Manche Anwohner hingegen geben bereitwillig Auskunft. Er werde sich davon nicht in die Knie zwingen lassen, sagt Amir Kobbani, ein älterer Mann, der auf dem Weg zum Freitagsgebet ist. «Wir alle hier unterstützen den Kampf gegen Israel.» Sein Sohn Omar, der gerade sein Management-Studium abgeschlossen hat, will trotz den Angriffen hierbleiben. «Wir haben keinen anderen Ort, wo wir hinkönnen», sagt Kobbani.

Allerdings dürfte sich das ändern, sollte die Gegend weiterhin zum Ziel von Angriffen werden. Für Libanon, das schon jetzt unter einer gewaltigen Flüchtlingskrise leidet, würde ein erneuter Exodus eine weitere Bürde bedeuten. Zudem könnte sich der Druck auf das kaputte Land erhöhen und damit auch auf den Hizbullah, dessen schiitische Stammklientel immer weiter in die Ecke gedrängt wird.

Ein langer Kampf

Ob sich die Miliz dadurch in die Knie zwingen lässt, ist jedoch ungewiss.

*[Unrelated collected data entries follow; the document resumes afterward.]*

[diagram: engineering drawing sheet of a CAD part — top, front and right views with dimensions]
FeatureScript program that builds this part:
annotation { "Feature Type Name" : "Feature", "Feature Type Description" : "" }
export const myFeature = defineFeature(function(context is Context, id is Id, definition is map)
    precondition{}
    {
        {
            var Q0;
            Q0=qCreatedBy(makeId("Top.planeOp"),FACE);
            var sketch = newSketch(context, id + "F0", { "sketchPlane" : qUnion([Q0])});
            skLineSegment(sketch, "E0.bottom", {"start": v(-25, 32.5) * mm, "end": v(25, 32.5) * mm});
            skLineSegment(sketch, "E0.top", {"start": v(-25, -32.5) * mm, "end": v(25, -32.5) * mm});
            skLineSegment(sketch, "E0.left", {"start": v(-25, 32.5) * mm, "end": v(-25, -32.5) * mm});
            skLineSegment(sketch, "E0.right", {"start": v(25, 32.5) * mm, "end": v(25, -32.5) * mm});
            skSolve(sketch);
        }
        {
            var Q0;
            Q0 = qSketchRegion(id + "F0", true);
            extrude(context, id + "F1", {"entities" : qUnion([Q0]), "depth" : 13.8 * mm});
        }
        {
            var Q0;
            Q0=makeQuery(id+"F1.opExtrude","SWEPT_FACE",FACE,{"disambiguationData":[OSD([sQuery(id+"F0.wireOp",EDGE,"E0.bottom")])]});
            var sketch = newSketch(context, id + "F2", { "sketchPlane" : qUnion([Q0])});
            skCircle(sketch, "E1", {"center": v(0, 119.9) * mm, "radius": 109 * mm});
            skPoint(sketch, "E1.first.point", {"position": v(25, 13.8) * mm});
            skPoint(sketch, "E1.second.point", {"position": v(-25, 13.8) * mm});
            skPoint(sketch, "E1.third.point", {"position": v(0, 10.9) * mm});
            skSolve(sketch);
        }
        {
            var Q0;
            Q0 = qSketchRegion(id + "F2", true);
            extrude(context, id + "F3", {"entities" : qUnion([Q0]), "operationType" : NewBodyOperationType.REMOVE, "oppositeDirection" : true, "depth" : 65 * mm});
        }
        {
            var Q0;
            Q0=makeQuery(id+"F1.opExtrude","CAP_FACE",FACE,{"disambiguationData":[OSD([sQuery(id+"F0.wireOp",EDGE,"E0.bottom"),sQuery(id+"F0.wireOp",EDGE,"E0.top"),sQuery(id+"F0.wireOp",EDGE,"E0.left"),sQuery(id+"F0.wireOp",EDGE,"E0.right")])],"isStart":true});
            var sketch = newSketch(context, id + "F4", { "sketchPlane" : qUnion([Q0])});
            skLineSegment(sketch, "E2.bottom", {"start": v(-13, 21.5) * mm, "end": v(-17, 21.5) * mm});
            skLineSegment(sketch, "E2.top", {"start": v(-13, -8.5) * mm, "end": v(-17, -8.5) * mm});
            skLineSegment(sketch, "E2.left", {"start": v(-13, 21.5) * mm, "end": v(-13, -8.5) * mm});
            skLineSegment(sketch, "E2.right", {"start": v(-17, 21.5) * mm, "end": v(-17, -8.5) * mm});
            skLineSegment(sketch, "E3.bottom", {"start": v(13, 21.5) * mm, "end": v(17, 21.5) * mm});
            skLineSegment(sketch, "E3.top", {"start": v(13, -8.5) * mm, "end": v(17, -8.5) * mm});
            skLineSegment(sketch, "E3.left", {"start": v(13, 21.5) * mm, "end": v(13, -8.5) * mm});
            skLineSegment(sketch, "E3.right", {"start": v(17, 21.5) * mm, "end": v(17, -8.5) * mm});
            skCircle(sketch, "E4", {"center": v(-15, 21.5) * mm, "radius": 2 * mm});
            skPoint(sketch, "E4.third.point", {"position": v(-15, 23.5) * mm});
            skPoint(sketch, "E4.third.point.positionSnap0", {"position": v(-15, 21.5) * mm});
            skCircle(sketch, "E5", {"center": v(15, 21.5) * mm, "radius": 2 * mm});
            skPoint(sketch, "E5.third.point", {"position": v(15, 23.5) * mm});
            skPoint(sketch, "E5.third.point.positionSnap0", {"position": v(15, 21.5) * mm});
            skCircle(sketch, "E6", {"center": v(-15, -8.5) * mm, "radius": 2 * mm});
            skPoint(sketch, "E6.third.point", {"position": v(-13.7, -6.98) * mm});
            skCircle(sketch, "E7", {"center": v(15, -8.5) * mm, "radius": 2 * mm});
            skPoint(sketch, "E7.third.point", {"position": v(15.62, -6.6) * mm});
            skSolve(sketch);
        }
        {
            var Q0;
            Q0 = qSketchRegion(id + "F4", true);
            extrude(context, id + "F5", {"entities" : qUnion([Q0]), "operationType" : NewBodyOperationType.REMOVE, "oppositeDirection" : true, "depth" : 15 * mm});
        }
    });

Zwar hatte ihr derzeitiger Sprecher Naim Kassem kürzlich gesagt, er sei durchaus offen für einen Waffenstillstand – auch ohne ein Ende der Kämpfe in Gaza. In Israel stiess die Ankündigung der dezimierten Miliz bisher auf taube Ohren. Doch auch der Hizbullah selbst ist offenbar bereit, weiterzukämpfen. So bereitet sich die Truppe in Südlibanon anscheinend auf einen langen Abnützungskrieg am Boden vor.

Wie blutig dieser Kampf für beide Seiten werden könnte, zeigt sich auch in Basta. Unweit der Angriffsstelle erklingt mit einem Mal ein lautes Schreien und Wehklagen von einem der Balkone. Eine schwarzgekleidete Frau klammert sich an das Geländer. Die Männer in der Strasse blicken nach oben. «Sie hat offenbar ihren Sohn verloren», sagt einer von ihnen wenig später. «Er ist gefallen, unten im Süden.»